Court date scheduled in Md. diet drug suit

Woman says fen-phen damaged her heart

January 01, 2002|By Dennis O'Brien | Dennis O'Brien,SUN STAFF

When Valerie Wright learned about a weight loss drug from a friend in her car pool, she decided to try it.

Wright, a mother of three from Charles County, lost 20 pounds when she took fen-phen for six months before it was taken off the market in 1997. But she also lost her energy and developed a heart condition that will one day force her to have heart surgery, she says.

"It was like everything changed overnight. All of a sudden, I was too tired to do anything," she said.

Wright, 43, of White Plains is one of thousands of people nationwide - and among at least 20 in Maryland - to file suit against the New Jersey company that marketed fen-phen, American Home Products Corp., alleging that the drug has caused heart damage.

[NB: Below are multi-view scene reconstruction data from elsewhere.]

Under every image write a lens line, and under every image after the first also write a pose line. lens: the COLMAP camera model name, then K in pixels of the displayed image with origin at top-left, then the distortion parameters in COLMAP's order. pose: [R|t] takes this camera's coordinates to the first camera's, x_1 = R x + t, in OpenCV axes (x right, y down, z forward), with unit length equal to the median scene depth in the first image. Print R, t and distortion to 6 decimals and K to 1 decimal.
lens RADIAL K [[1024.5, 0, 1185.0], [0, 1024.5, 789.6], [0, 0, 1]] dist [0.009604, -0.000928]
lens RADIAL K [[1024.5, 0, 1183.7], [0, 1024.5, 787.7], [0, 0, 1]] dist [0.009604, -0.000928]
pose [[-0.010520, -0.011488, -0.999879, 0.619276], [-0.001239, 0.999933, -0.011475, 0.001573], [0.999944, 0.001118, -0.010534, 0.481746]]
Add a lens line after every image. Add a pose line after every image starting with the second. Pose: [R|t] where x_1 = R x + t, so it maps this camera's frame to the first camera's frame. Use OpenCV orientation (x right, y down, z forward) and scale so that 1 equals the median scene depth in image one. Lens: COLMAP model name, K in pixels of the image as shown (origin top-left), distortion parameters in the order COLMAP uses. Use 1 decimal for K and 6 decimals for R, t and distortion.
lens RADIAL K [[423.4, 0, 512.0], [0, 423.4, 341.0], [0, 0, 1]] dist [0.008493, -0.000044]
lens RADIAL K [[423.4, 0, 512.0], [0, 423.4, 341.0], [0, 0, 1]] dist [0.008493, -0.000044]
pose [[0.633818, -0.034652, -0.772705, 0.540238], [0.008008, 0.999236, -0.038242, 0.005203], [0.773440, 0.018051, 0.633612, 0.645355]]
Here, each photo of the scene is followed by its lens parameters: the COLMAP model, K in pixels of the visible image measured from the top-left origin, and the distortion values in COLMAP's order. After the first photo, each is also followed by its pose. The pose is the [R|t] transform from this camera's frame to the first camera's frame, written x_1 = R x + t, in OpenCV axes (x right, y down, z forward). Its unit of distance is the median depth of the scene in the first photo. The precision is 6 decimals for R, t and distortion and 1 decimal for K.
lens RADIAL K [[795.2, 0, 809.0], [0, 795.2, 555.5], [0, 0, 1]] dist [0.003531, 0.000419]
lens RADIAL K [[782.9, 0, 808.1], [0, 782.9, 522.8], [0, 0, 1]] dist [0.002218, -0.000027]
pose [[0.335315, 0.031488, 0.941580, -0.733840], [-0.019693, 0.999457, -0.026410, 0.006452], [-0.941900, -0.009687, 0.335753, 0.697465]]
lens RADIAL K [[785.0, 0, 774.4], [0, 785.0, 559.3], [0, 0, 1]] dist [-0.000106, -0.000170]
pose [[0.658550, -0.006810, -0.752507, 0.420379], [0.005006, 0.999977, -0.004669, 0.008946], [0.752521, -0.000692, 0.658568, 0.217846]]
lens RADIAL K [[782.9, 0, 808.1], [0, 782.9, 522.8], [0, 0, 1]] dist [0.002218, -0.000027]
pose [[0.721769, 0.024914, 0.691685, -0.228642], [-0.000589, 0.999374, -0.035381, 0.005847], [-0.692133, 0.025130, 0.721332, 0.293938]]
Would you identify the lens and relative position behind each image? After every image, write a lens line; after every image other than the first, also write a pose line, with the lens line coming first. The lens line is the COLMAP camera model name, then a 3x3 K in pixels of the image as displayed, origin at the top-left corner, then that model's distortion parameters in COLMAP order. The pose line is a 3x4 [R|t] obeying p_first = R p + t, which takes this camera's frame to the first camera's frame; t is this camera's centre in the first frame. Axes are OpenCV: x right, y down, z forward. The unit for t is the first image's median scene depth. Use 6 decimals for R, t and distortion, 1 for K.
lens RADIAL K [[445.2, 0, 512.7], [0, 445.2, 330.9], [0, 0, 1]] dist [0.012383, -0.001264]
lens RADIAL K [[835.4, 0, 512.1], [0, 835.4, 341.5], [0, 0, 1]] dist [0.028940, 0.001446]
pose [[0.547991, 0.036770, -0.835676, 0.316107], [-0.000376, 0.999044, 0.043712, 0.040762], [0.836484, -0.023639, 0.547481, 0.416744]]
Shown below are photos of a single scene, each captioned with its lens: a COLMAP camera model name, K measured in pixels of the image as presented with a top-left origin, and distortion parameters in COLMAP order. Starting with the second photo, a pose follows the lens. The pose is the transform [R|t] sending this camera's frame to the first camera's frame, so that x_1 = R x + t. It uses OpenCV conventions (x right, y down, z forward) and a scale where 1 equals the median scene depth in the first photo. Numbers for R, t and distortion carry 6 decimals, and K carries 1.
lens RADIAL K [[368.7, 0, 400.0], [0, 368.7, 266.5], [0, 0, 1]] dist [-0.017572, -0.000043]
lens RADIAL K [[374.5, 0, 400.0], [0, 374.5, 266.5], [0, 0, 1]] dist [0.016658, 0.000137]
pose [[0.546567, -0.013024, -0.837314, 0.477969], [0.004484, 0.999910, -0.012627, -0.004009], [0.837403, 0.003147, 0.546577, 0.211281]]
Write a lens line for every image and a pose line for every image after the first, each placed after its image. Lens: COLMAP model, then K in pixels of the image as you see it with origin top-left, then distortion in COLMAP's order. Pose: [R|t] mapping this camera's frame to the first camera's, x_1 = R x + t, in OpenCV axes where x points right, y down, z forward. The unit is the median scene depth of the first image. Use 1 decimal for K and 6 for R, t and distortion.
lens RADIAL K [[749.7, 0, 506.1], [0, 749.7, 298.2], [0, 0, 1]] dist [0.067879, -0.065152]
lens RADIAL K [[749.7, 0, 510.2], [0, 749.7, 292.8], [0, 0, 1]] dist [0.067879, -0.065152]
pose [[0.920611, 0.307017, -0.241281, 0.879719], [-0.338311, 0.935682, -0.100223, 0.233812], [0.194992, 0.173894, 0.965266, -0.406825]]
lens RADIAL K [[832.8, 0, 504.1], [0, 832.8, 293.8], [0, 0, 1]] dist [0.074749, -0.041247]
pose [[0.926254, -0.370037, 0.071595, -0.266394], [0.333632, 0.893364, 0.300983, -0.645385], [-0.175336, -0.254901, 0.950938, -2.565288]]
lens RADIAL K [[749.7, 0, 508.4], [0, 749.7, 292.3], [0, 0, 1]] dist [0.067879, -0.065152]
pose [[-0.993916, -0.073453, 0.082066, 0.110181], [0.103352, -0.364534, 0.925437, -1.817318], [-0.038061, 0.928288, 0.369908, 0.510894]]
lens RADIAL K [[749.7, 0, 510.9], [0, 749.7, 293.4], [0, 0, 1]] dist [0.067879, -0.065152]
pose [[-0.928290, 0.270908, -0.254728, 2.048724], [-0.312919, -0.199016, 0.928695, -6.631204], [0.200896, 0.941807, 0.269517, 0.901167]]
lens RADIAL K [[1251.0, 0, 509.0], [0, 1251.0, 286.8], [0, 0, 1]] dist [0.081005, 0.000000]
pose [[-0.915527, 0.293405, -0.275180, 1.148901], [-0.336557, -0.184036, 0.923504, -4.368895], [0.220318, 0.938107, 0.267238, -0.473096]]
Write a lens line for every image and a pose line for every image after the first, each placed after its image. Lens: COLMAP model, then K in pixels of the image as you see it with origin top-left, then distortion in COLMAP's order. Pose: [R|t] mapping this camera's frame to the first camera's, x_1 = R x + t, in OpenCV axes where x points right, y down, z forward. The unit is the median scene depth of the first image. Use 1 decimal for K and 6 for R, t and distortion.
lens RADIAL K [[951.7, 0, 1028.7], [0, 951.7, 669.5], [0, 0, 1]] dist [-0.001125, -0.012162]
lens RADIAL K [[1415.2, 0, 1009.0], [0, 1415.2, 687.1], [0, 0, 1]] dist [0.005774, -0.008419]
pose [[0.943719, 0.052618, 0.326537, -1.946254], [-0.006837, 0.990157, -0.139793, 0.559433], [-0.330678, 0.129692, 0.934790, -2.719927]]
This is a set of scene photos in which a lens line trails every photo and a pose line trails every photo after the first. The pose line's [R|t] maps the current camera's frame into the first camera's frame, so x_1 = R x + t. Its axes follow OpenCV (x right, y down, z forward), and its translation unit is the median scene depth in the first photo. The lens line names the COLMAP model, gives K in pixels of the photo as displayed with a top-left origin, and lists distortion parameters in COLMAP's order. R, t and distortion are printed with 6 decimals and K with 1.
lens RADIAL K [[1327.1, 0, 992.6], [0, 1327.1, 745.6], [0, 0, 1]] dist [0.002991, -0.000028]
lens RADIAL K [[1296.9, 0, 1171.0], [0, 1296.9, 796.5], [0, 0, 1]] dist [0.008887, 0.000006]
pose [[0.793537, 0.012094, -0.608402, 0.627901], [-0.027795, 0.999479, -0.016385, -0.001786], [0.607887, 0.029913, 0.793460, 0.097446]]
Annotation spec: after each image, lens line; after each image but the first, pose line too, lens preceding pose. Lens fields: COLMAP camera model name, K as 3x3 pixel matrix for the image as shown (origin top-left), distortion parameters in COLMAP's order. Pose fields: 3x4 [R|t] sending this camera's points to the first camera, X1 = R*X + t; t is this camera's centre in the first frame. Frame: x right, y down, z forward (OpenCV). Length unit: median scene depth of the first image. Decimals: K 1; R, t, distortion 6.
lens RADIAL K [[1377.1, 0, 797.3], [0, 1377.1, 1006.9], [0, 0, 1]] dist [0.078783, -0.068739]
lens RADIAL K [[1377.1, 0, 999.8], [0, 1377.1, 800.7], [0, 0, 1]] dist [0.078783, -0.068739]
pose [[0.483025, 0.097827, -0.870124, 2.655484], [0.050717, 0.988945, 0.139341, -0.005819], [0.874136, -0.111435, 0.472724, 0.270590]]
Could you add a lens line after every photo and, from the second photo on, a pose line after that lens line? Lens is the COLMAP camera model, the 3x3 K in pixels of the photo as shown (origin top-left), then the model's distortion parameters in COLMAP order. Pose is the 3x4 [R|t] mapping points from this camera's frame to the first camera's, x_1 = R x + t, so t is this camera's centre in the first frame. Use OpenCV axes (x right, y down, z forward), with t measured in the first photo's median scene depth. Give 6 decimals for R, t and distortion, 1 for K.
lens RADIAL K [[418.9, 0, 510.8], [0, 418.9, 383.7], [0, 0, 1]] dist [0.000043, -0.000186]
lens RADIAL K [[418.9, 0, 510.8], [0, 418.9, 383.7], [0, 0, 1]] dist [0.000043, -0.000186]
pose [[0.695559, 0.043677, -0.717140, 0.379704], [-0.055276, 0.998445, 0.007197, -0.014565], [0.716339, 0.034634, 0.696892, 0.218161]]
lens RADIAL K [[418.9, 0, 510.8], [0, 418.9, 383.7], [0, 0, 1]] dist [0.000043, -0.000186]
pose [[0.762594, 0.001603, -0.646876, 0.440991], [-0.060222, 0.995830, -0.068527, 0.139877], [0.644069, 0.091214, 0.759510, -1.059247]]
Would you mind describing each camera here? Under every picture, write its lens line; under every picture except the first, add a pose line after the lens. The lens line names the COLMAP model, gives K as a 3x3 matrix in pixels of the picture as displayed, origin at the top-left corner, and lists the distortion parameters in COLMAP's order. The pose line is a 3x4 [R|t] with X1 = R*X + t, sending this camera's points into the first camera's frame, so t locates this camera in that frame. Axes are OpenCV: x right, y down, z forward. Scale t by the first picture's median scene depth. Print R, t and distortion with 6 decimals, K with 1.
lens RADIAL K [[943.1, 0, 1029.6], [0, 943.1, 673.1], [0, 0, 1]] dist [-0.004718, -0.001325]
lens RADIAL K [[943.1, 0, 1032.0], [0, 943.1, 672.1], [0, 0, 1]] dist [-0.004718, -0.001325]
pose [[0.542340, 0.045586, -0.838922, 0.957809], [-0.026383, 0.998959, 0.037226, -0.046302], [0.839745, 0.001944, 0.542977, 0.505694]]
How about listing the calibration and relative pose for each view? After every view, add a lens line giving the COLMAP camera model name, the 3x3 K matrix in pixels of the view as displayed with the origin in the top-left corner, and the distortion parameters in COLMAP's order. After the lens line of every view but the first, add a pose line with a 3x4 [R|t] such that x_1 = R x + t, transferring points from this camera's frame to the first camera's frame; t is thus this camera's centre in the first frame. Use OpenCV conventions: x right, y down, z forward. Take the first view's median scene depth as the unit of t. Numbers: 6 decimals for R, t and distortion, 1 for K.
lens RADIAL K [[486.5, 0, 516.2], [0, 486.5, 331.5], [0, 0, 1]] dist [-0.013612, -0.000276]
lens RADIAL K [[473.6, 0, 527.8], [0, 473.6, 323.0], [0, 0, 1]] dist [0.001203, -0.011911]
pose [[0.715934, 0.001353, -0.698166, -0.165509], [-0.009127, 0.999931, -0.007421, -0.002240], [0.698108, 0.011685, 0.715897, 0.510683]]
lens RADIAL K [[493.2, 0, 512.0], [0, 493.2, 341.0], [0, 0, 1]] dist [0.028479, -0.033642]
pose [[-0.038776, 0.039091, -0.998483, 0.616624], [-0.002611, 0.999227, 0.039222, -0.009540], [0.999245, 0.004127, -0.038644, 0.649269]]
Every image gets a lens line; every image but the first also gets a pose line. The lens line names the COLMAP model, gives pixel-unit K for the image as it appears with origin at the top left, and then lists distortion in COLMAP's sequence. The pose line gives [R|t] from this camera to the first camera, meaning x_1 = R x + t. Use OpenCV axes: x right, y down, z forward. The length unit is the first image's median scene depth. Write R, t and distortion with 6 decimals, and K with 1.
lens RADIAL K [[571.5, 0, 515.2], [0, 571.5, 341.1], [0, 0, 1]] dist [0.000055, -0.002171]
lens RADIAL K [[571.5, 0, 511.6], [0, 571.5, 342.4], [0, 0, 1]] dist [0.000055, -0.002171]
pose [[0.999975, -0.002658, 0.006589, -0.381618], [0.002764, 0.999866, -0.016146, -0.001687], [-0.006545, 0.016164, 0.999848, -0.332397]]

AHP and its pharmaceutical arm agreed in 2000 to settle thousands of suits at a cost of $3.7 billion to $4.7 billion, with individual plaintiffs receiving from $24,000 to $1.5 million, depending on their ages and severity of injuries. But 50,000 people, including Wright, are trying for bigger payouts by requesting trials, according to lawyers familiar with the litigation.

A Mississippi jury awarded five plaintiffs $150 million in 1999. A Texas jury approved $56.5 million for a mother of three last year, although a judge reduced that to $9 million.

Perhaps inspired by such figures, a number of lawyers have placed advertisements searching for potential clients.

`Address those injuries'

"Many people, we're finding out, never knew that they might have been injured and that they should address those injuries," said Robert K. Jenner, whose Pikesville firm sought fen-phen patients in advertisements last month in The Sun.

Court records show that most of the fen-phen suits against AHP in U.S. District Court in Baltimore have settled.

Wright, who is seeking $5 million, is scheduled to have her case heard by Judge Catherine C. Blake, with pretrial motions set for Monday.

These days, Wright is subject to panic attacks, chest palpitations and general fatigue because of a heart that doesn't pump blood properly, according to court papers.

`Time bomb'

"I feel like I have a ticking time bomb in my chest," said Wright, a bookkeeper for the National Gallery of Art.

Fen-phen was a popular prescription for dieters before it was pulled off the market. It's made from phentermine, fenfluramine and dexfenfluramine, individual drugs approved by the Food and Drug Administration.

Public demand grew in the early 1990s, and it was prescribed to about 6 million people by doctors, diet centers and psychiatrists.

But after highly publicized studies linked the drug combination to heart and lung illnesses, the FDA prodded pharmaceutical companies to withdraw it from the market Sept. 15, 1997.

David J. Shuster, Wright's attorney, said her case is unique because Wright had an echocardiogram soon before she began taking fen-phen and the test showed she had a healthy heart. Most plaintiffs didn't have an echocardiogram test before taking the drug, he said.

Experts agree

He said that AHP's medical expert agrees with his expert's conclusion that Wright probably would not have developed heart problems if she had stayed away from fen-phen, for which she received a doctor's prescription.

"Our position here is, that there is no dispute," said Shuster.

AHP's lawyer, Raymond G. Mullady Jr., declined to comment on the case and referred questions to a spokesman for AHP's pharmaceutical arm, Wyeth-Ayerst Laboratories.

Doug Petkus, a Wyeth-Ayerst spokesman in Radnor, Pa., said that the company has taken steps to see that people with medical claims are compensated.

About 300,000 people who took the drug and experienced heart problems have registered to collect benefits as part of the settlement approved in 2000 by U.S. District Judge Louis Bechtle in Philadelphia, Petkus said.

Anticipating having to pay more claims, AHP has set aside $13 billion to handle its fen-phen litigation nationwide, according to lawyers familiar with the case.

Shuster said that in many of the cases tried, plaintiffs have focused on AHP's failure to warn patients about the health risks posed by fen-phen.

He said if Wright's case goes to a jury, he will present evidence to show that AHP knew of risks associated with the drug mixture as early as 1996, but failed to alert the public.

"There was no warning label, and there should have been," Shuster said.